-- INPUT follows --

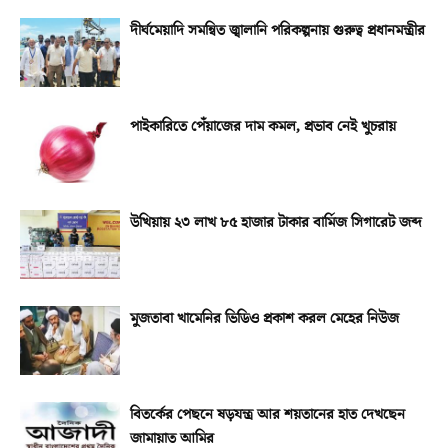
দীর্ঘমেয়াদি সমন্বিত জ্বালানি পরিকল্পনায় গুরুত্ব প্রধানমন্ত্রীর
পাইকারিতে পেঁয়াজের দাম কমল, প্রভাব নেই খুচরায়
উখিয়ায় ২৩ লাখ ৮৫ হাজার টাকার বার্মিজ সিগারেট জব্দ
মুজতাবা খামেনির ভিডিও প্রকাশ করল মেহের নিউজ
বিতর্কের পেছনে ষড়যন্ত্র আর শয়তানের হাত দেখছেন
জামায়াত আমির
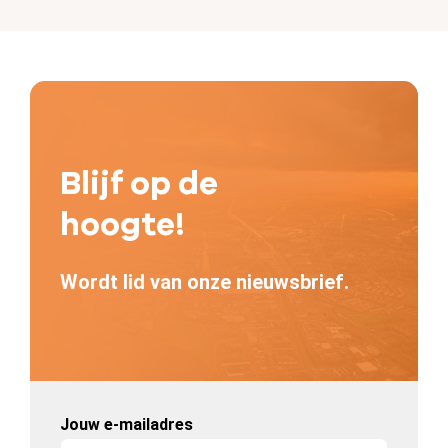
Blijf op de
hoogte!
Wordt lid van onze nieuwsbrief.
Jouw e-mailadres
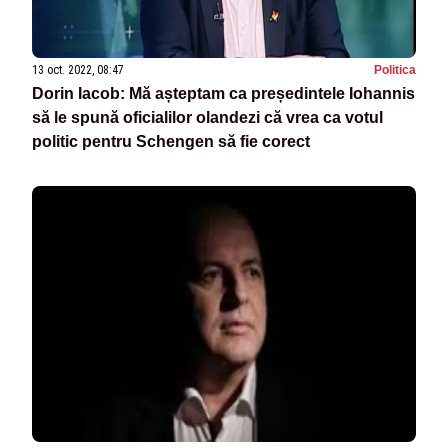
13 oct. 2022, 08:47
Politica
Dorin Iacob: Mă așteptam ca președintele Iohannis
să le spună oficialilor olandezi că vrea ca votul
politic pentru Schengen să fie corect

-- INPUT concluded --

- _TASK_
Please write out exactly, and only, the lines from the beginning of the entries through the line containing "Dorin Iacob: Mă", including both and skipping all pictures.

- _RESULT FOR THIS TASK_
দীর্ঘমেয়াদি সমন্বিত জ্বালানি পরিকল্পনায় গুরুত্ব প্রধানমন্ত্রীর
পাইকারিতে পেঁয়াজের দাম কমল, প্রভাব নেই খুচরায়
উখিয়ায় ২৩ লাখ ৮৫ হাজার টাকার বার্মিজ সিগারেট জব্দ
মুজতাবা খামেনির ভিডিও প্রকাশ করল মেহের নিউজ
বিতর্কের পেছনে ষড়যন্ত্র আর শয়তানের হাত দেখছেন
জামায়াত আমির
Blijf op de
hoogte!
Wordt lid van onze nieuwsbrief.
Jouw e-mailadres
13 oct. 2022, 08:47
Politica
Dorin Iacob: Mă așteptam ca președintele Iohannis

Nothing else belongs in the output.